The Prime Minister's speech today to close the Conservative Party Conference in Manchester contained significant announcements on housing policy, in particular introducing new proposals for more homes to be built to reignite home ownership in Britain.

Mrs May said that for the younger generation, the chances of getting onto the housing ladder has become a "distant dream", with just 38% of 25 to 34 year olds owning their own home today compared to 59% over a decade ago. She said her premiership will be dedicated to fixing Britain's broken housing market which was the title of the Government's White paper on Housing issued in February 2017. The PM confirmed that she would take personal responsibility to following through on the commitments made in the White Paper. However, whilst the Government is currently consulting on a standardised approach to assessing housing requirements outlined in the White Paper, we are still waiting for a number of proposals in White Paper to be firmed up. These include housing targets for local authorities and changes to the National Planning Policy Framework (NPPF). Mrs May hinted at an updated definition of affordable housing in the NPPF which was trailed in the White Paper to include new types of rented properties.

Mrs May backed plans to increase the number of new homes being built, partly by ensuring that local councils release more land for housing, and encouraging developers to build a large number of homes once they have the planning permission for them. She indicated that house builders "must do your duty to Britain and build the homes our country needs"
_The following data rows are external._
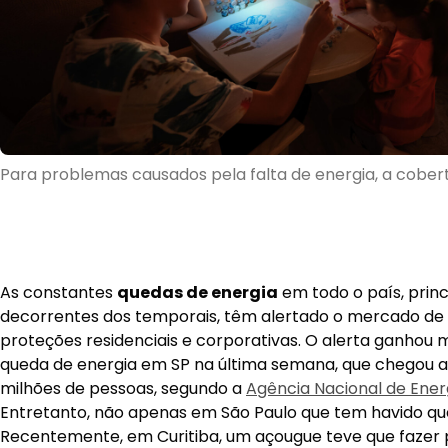
Para problemas causados pela falta de energia, a cobert
As constantes
quedas de energia
em todo o país, prin
decorrentes dos temporais, têm alertado o mercado de 
proteções residenciais e corporativas. O alerta ganhou m
queda de energia em SP na última semana, que chegou a a
milhões de pessoas, segundo a
Agência Nacional de Energ
Entretanto, não apenas em São Paulo que tem havido qu
Recentemente, em Curitiba, um açougue teve que fazer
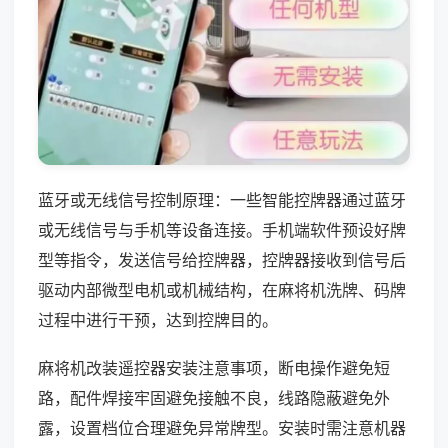
蓝牙或无线信号控制原理：一些智能控牌器通过蓝牙
或无线信号与手机等设备连接。手机端软件预设好牌
型等指令，发送信号给控牌器，控牌器接收到信号后
驱动内部微型电机或机械结构，在麻将机洗牌、码牌
过程中进行干预，达到控牌目的。
麻将机改装遥控器安装注意事项，断电操作避免短
路，配件焊接牢固避免接触不良，线路隐蔽避免外
露，设置档位合理避免异常牌型。安装时需注意机器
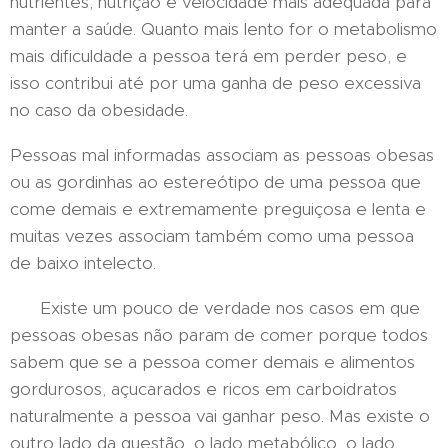
nutrientes, nutrição e velocidade mais adequada para
manter a saúde. Quanto mais lento for o metabolismo
mais dificuldade a pessoa terá em perder peso, e
isso contribui até por uma ganha de peso excessiva
no caso da obesidade.
Pessoas mal informadas associam as pessoas obesas
ou as gordinhas ao estereótipo de uma pessoa que
come demais e extremamente preguiçosa e lenta e
muitas vezes associam também como uma pessoa
de baixo intelecto.
Existe um pouco de verdade nos casos em que
pessoas obesas não param de comer porque todos
sabem que se a pessoa comer demais e alimentos
gordurosos, açucarados e ricos em carboidratos
naturalmente a pessoa vai ganhar peso. Mas existe o
outro lado da questão, o lado metabólico, o lado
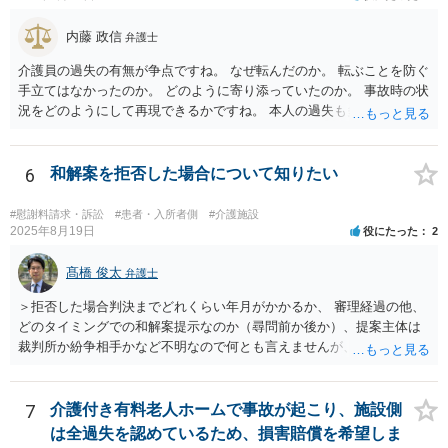
内藤 政信
弁護士
介護員の過失の有無が争点ですね。 なぜ転んだのか。 転ぶことを防ぐ
手立てはなかったのか。 どのように寄り添っていたのか。 事故時の状
況をどのようにして再現できるかですね。 本人の過失も多分に影響す
る可能性もあります。 警察にも事故届を出したほうがいいでしょう。
6
和解案を拒否した場合について知りたい
#慰謝料請求・訴訟
#患者・入所者側
#介護施設
2025年8月19日
役にたった
2
髙橋 俊太
弁護士
＞拒否した場合判決までどれくらい年月がかかるか、 審理経過の他、
どのタイミングでの和解案提示なのか（尋問前か後か）、提案主体は
裁判所か紛争相手かなど不明なので何とも言えませんが、通常は、結
審後１か月程度で判決となります。 ＞また提示されている金額より下
がる可能性が高いか、 原告の主張立証により（一部）勝訴の心証を裁
判官が抱いており、その上での裁判所案であれば、下がる可能性は必
7
介護付き有料老人ホームで事故が起こり、施設側
ずしも高くはないと思います。 ＞またこの段階で弁護士を変えること
は全過失を認めているため、損害賠償を希望しま
は可能か 可能ではありますが、実益があるかどうかについては十分に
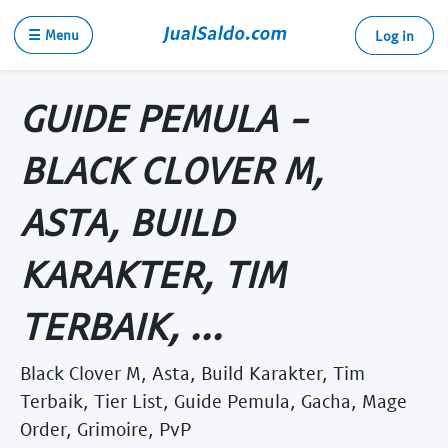
☰ Menu
Log in
GUIDE PEMULA -
BLACK CLOVER M,
ASTA, BUILD
KARAKTER, TIM
TERBAIK, ...
Black Clover M, Asta, Build Karakter, Tim
Terbaik, Tier List, Guide Pemula, Gacha, Mage
Order, Grimoire, PvP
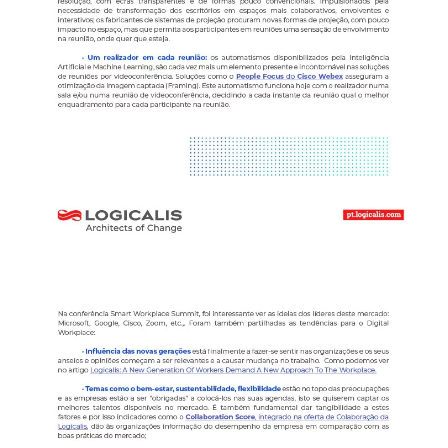
Image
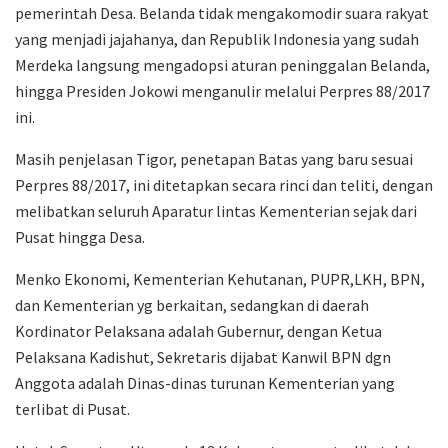
pemerintah Desa. Belanda tidak mengakomodir suara rakyat
yang menjadi jajahanya, dan Republik Indonesia yang sudah
Merdeka langsung mengadopsi aturan peninggalan Belanda,
hingga Presiden Jokowi menganulir melalui Perpres 88/2017
ini.
Masih penjelasan Tigor, penetapan Batas yang baru sesuai
Perpres 88/2017, ini ditetapkan secara rinci dan teliti, dengan
melibatkan seluruh Aparatur lintas Kementerian sejak dari
Pusat hingga Desa.
Menko Ekonomi, Kementerian Kehutanan, PUPR,LKH, BPN,
dan Kementerian yg berkaitan, sedangkan di daerah
Kordinator Pelaksana adalah Gubernur, dengan Ketua
Pelaksana Kadishut, Sekretaris dijabat Kanwil BPN dgn
Anggota adalah Dinas-dinas turunan Kementerian yang
terlibat di Pusat.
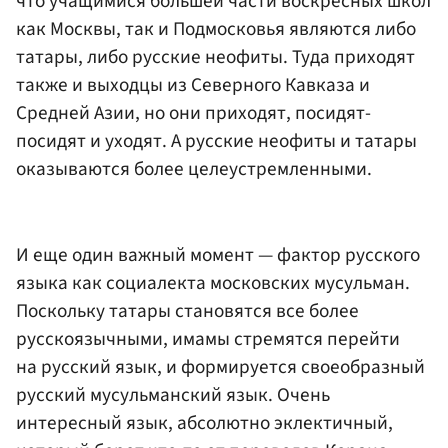
что учащимися большей части воскресных школ
как Москвы, так и Подмосковья являются либо
татары, либо русские неофиты. Туда приходят
также и выходцы из Северного Кавказа и
Средней Азии, но они приходят, посидят-
посидят и уходят. А русские неофиты и татары
оказываются более целеустремленными.
И еще один важный момент — фактор русского
языка как социалекта московских мусульман.
Поскольку татары становятся все более
русскоязычными, имамы стремятся перейти
на русский язык, и формируется своеобразный
русский мусульманский язык. Очень
интересный язык, абсолютно эклектичный,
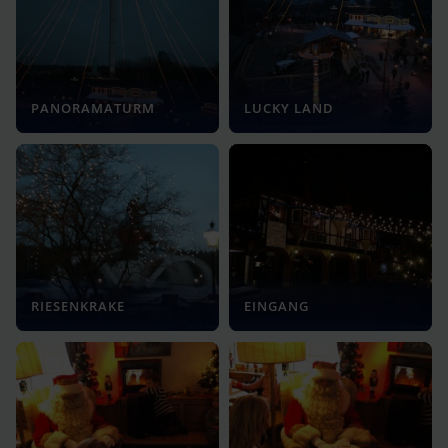
PANORAMATURM
LUCKY LAND
RIESENKRAKE
EINGANG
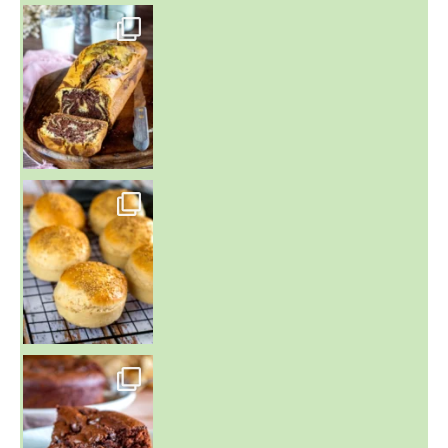
~ BUNS MAISON ~
Un peu de boulange par ici au
~ GÂTEAU FONDANT CHOCO NOISETTE ~
C'est lundi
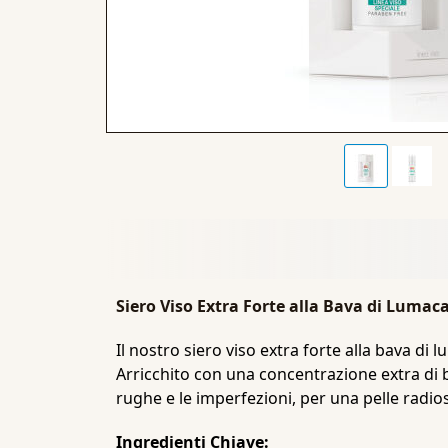
Siero Viso Extra Forte alla Bava di Lumac
Il nostro siero viso extra forte alla bava di
Arricchito con una concentrazione extra di b
rughe e le imperfezioni, per una pelle radios
Ingredienti Chiave:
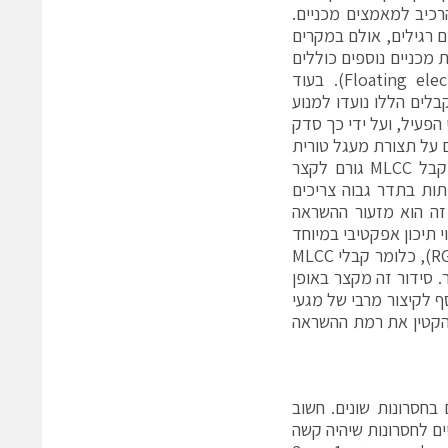
ידות הרכיב למאמצים מכניים.
ם רגילים, אולם במקרים
 מכניים נוספים כוללים
עיצובים בשיטת 'מצב פתוח' (Open mode) ו-'אלקטרודה צפה' (Floating electrode). בעוד
בלים הללו נועדו למנוע
ים את השטח הפנימי הפעיל, ועל ידי כך סדק
ם על תצורת מעגל טורית
אשר מיושמת בהצלחה בקבלי פילם (Film). נתק באחת מנקודות המגע של קבל MLCC גורם לקצר
תות בתדר גבוה צריכים
 זה הוא מזעור ההשראה
 שינוי תיכון אפקטיבי במיוחד
מסוג זה מתאפשר בקבלי גיאומטריה הפוכה (reverse-geometry, ובקיצור RGC‏), כלומר קבלי MLCC
 סידור זה מקצר באופן
 לקיצור מרבי של מגעי
אפשרת להקטין את רמת ההשראה
בחסרונות שונים. חשוב
ים לחסרונות שיהיה קשה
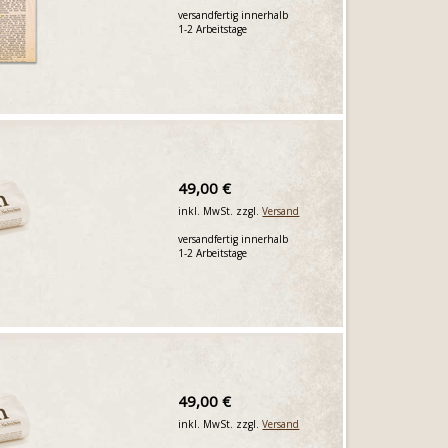
versandfertig innerhalb
1-2 Arbeitstage
49,00 €
inkl. MwSt. zzgl.
Versand
versandfertig innerhalb
1-2 Arbeitstage
49,00 €
inkl. MwSt. zzgl.
Versand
The PM acknowledged existing Government housing schemes such as "Help to Buy", but said these alone are not enough to provide homes for the next generation. To do so, she pledged:

  • to help over 130,000 more families with the deposit they need to buy their own home by investing a further £10bn in "Help to Buy"
  • an additional £2bn Government investment in the funding for affordable housing, increasing this to almost £9bn, with more funding for the parts of the country where the need is greatest
  • to encourage local councils and housing associations to bid for this extra £2bn investment money. In the case of local authorities, this probably means that successful bids will result in their Housing Revenue Account debt caps being increased. But as grant rates will only cover a part of build costs authorities and associations will still have to find the balance from their own resources or by borrowing.
  • a promise of certainty over future rent levels applicable for social and affordable rents . At the moment Registered Provider rents are generally subject to 1% reductions until 2020/21.

We can expect more detailed announcements from Government to follow on bidding for the extra £2bn and on future rent policies, as well as other possible relaxations on council house building.